What is required: What is needed is a word-for-word copy of every record below, minus the pictures.

Stored items from a collection
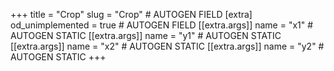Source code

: +++
title = "Crop"
slug = "Crop" # AUTOGEN FIELD
[extra]
od_unimplemented = true # AUTOGEN FIELD
[[extra.args]]
name = "x1" # AUTOGEN STATIC
[[extra.args]]
name = "y1" # AUTOGEN STATIC
[[extra.args]]
name = "x2" # AUTOGEN STATIC
[[extra.args]]
name = "y2" # AUTOGEN STATIC
+++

Written response:
Source code

: +++
title = "Crop"
slug = "Crop" # AUTOGEN FIELD
[extra]
od_unimplemented = true # AUTOGEN FIELD
[[extra.args]]
name = "x1" # AUTOGEN STATIC
[[extra.args]]
name = "y1" # AUTOGEN STATIC
[[extra.args]]
name = "x2" # AUTOGEN STATIC
[[extra.args]]
name = "y2" # AUTOGEN STATIC
+++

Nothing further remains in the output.